→ Passage given:
But such a law is far from imminent, and in the mean time, Amazon is still responsible for its actions.

We singled out Amazon for a boycott, among the thousands of companies that have obtained software patents, because Amazon is among the few that have gone so far as to actually sue someone. That makes them an egregious offender. Most software patent holders say they have software patents “for defensive purposes.” to press for cross-licensing in case they are threatened with patent lawsuits. Since this is a real strategy for self-defense, many of these patent holders could mean what they say. But this excuse is not available for Amazon, because they fired the first shot.

Bezos's letter reaffirms Amazon's continuing intention to engage in unrestricted patent warfare, saying that the decision of when and where to attack will be decided by “business reasons.” I would gladly join Bezos in supporting a bill to limit software patents to 3 or 5 years, but I believe we must continue to criticize and boycott Amazon until such a bill is actually adopted—or until Amazon makes some other suitable change in its own conduct to justify a change in ours.

This does not mean insisting that Amazon must go so far as to terminate its own patents. Deterrence with patents is an inadequate defense against aggressors armed with patents, but it is the only defense, so I would not ask Amazon (or anyone) to refrain from using patents for self-defense or for collective security. Rather, Amazon and other software patent holders should abjure the use of patents for aggression, and adopt a no-first-use policy. If Amazon does this, in an irrevocable and binding way, I would have no further criticism of Amazon.

→ Recorded data:
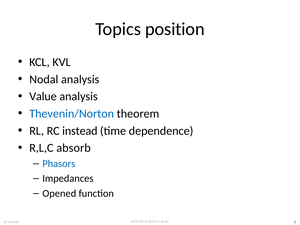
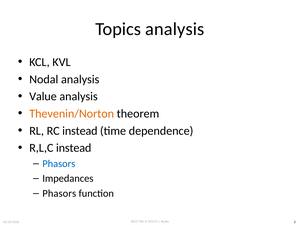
Topics position: position -> analysis
Thevenin/Norton colour: blue -> orange
R,L,C absorb: absorb -> instead
Opened at (59, 193): Opened -> Phasors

→ Task statement:
Copy the passage on the Amazon boycott above word for word, starting at "We singled out" and ending at "the first shot.".

→ Response to the exercise:
We singled out Amazon for a boycott, among the thousands of companies that have obtained software patents, because Amazon is among the few that have gone so far as to actually sue someone. That makes them an egregious offender. Most software patent holders say they have software patents “for defensive purposes.” to press for cross-licensing in case they are threatened with patent lawsuits. Since this is a real strategy for self-defense, many of these patent holders could mean what they say. But this excuse is not available for Amazon, because they fired the first shot.